** Task statement **
In the entries that follow, find each line with the word "down" and copy it.

(Records from a dataset)

──────────

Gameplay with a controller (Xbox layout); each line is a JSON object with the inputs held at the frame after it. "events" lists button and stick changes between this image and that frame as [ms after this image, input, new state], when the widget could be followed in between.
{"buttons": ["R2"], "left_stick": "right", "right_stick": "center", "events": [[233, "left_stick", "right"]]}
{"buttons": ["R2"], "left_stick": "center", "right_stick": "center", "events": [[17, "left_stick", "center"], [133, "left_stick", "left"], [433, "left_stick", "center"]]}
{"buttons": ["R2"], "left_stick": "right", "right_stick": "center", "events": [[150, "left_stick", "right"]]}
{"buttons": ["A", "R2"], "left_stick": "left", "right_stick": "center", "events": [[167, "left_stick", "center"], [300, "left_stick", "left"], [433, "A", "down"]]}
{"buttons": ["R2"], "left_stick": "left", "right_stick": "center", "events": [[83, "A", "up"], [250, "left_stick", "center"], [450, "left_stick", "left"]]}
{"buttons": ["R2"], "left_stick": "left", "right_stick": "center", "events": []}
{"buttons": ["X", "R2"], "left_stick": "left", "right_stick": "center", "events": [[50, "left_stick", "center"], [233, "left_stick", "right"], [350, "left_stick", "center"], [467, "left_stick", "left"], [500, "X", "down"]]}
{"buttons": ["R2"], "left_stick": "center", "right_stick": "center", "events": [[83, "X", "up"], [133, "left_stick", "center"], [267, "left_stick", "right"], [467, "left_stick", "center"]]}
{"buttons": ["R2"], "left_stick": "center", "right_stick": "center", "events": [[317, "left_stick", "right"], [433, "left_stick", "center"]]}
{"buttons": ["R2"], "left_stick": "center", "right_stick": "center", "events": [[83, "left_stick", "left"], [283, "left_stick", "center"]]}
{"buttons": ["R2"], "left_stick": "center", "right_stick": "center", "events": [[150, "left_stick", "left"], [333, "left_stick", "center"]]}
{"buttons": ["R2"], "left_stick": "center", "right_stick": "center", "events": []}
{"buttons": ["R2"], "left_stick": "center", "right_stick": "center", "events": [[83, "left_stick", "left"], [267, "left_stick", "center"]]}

──────────

** Exercise solution **
{"buttons": ["A", "R2"], "left_stick": "left", "right_stick": "center", "events": [[167, "left_stick", "center"], [300, "left_stick", "left"], [433, "A", "down"]]}
{"buttons": ["X", "R2"], "left_stick": "left", "right_stick": "center", "events": [[50, "left_stick", "center"], [233, "left_stick", "right"], [350, "left_stick", "center"], [467, "left_stick", "left"], [500, "X", "down"]]}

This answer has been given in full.